(Document layout analysis data)
━━━━━━━━

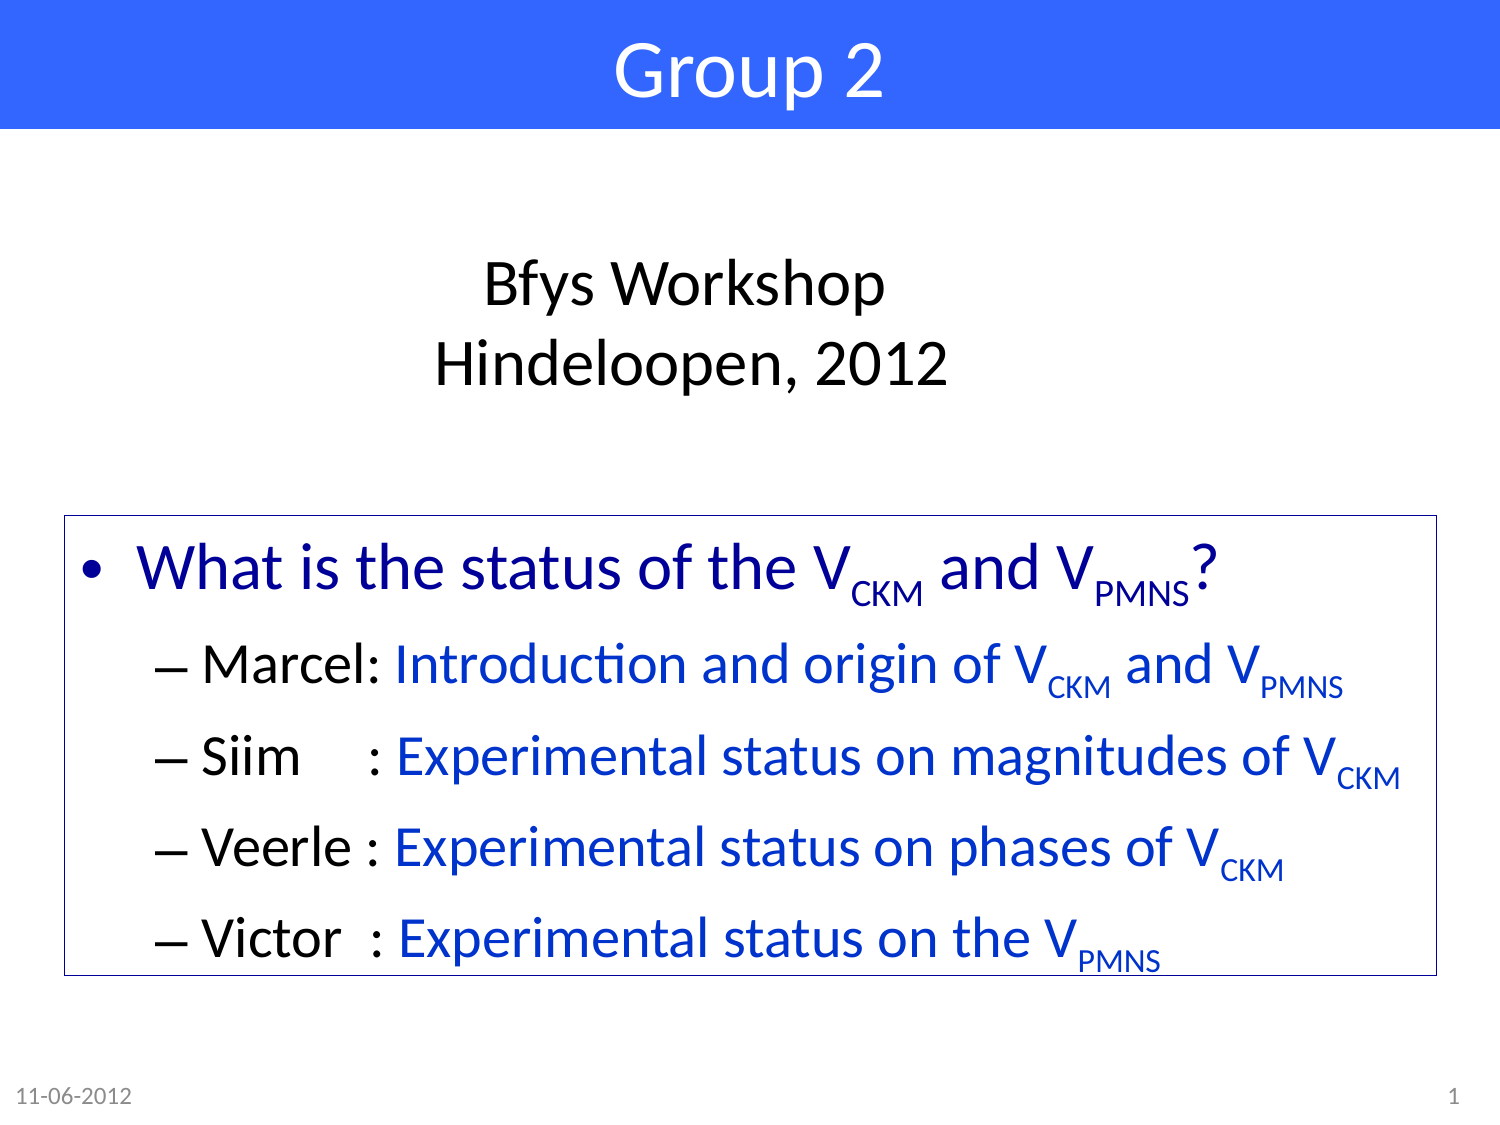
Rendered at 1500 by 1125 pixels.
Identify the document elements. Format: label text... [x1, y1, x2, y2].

list What is the status of the VCKM and VPMNS? Marcel: Introduction and origin of VCKM and VPMNS Siim : Experimental status on magnitudes of VCKM Veerle : Experimental status on phases of VCKM Victor : Experimental status on the VPMNS [64, 515, 1437, 976]
slide_number 1 [1125, 1065, 1475, 1125]
text_box Bfys Workshop Hindeloopen, 2012 [419, 231, 965, 407]
title Group 2 [0, 0, 1500, 129]
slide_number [0, 1065, 350, 1125]
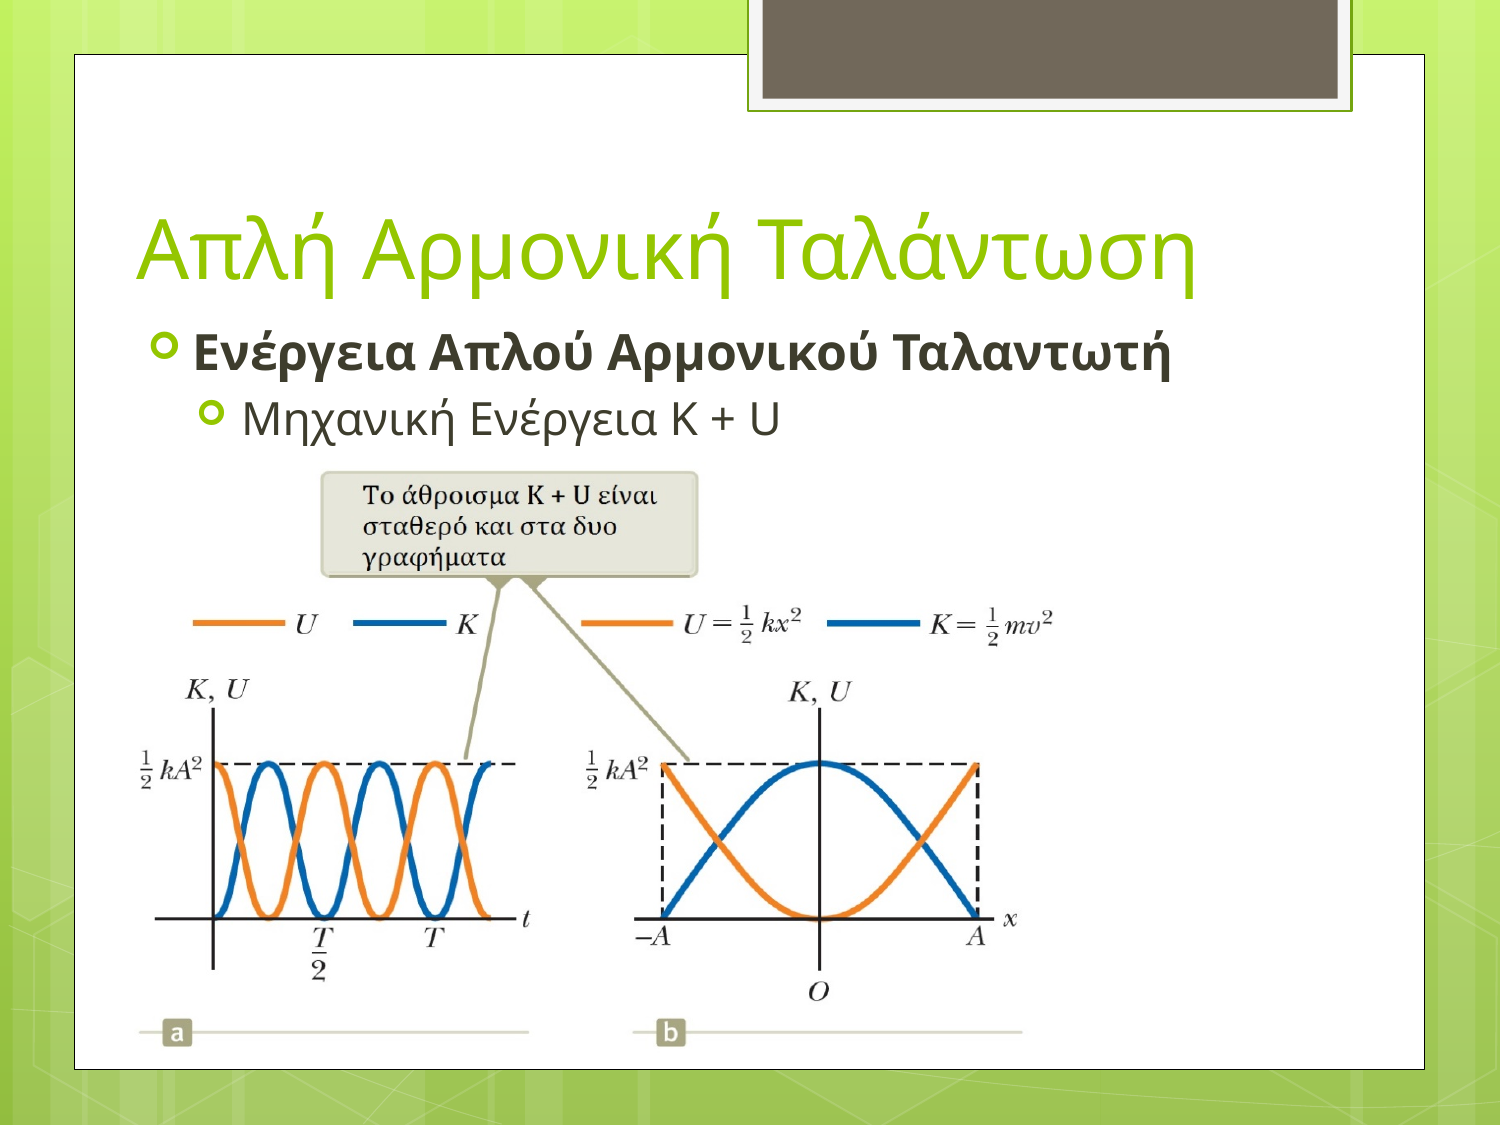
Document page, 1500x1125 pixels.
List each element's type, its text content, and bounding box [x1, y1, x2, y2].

picture [127, 462, 1063, 1063]
title Απλή Αρμονική Ταλάντωση [121, 116, 1338, 304]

━━━━━━━━

## TASK DETAILS
Your task is to reproduce exactly the lines that begin at the line containing "List each element's" and end at the final line of the data above.

## THE ANSWER
List each element's type, its text content, and bounding box [x1, y1, x2, y2].

picture [127, 462, 1063, 1063]
title Απλή Αρμονική Ταλάντωση [121, 116, 1338, 304]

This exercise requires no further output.